WHAT THE TASK ASKS: Reproduce word for word the part of the passage below on China's path of development that runs between "Since the 20th" and "the key drivers.", inclusive.

SELECTED EXCERPT:
※ ※ ※

Since the 20th CPC Congress, 'socialist modernisation with Chinese characteristics' is the goal — meaning the West now has few lessons to teach. In the third and final part of the series, JENNY CLEGG looks at how China will increasingly carve its own path

ACCORDING to Walt Rostow’s infamous 1960s work, A Non-Communist Manifesto, society passes through five stages of development with technology, entrepreneurialism, individualism and competition as the key drivers.

China would appear now to be transitioning through Stage 4: the drive to maturity — a long period of sustained growth and structural change with modern technology extending across the economy, poverty falling, and an increasingly urbanised workforce.  “Infrastructure and communications, education and the media, professionalism, progress to high levels with more effective leadership of a population realising new opportunities as they strive to make the most of their lives.”

Stage 5: the age of mass consumption then reaches the wealth levels of the West — citizens, hardly remembering the subsistence struggles of previous stages, live in comfort, and spend their days enjoying the arts and music.

※ ※ ※

SOURCE MATERIAL:
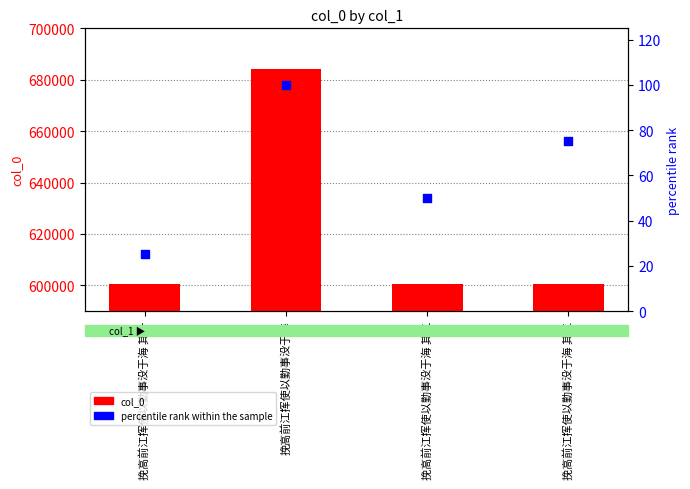

Which series reaches the minimum Y coordinate?

percentile rank within the sample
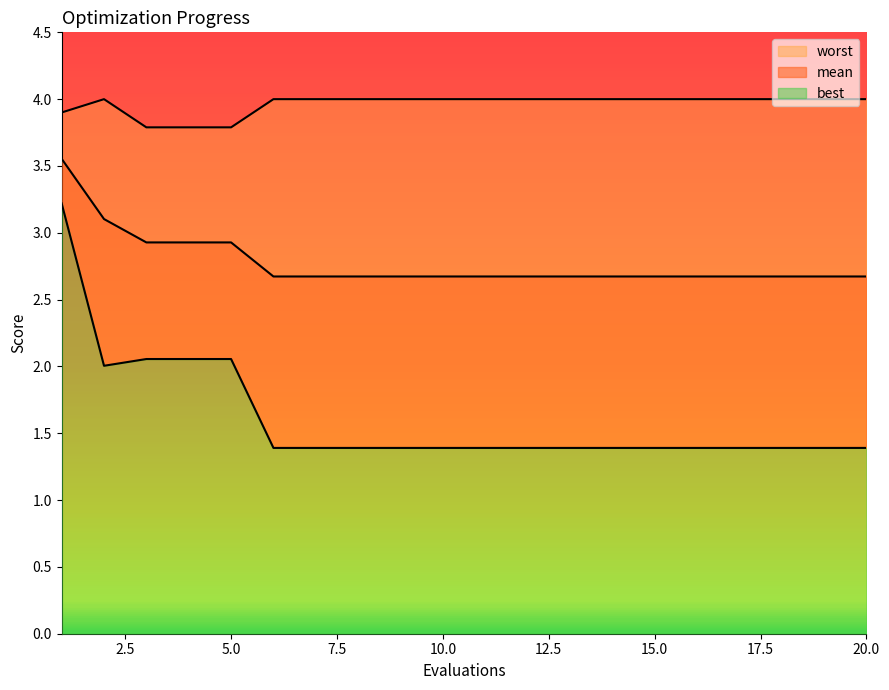

The value of worst at 8 is 4.0. True or false?

True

※ ※ ※

OUTPUT:
Since the 20th CPC Congress, 'socialist modernisation with Chinese characteristics' is the goal — meaning the West now has few lessons to teach. In the third and final part of the series, JENNY CLEGG looks at how China will increasingly carve its own path

ACCORDING to Walt Rostow’s infamous 1960s work, A Non-Communist Manifesto, society passes through five stages of development with technology, entrepreneurialism, individualism and competition as the key drivers.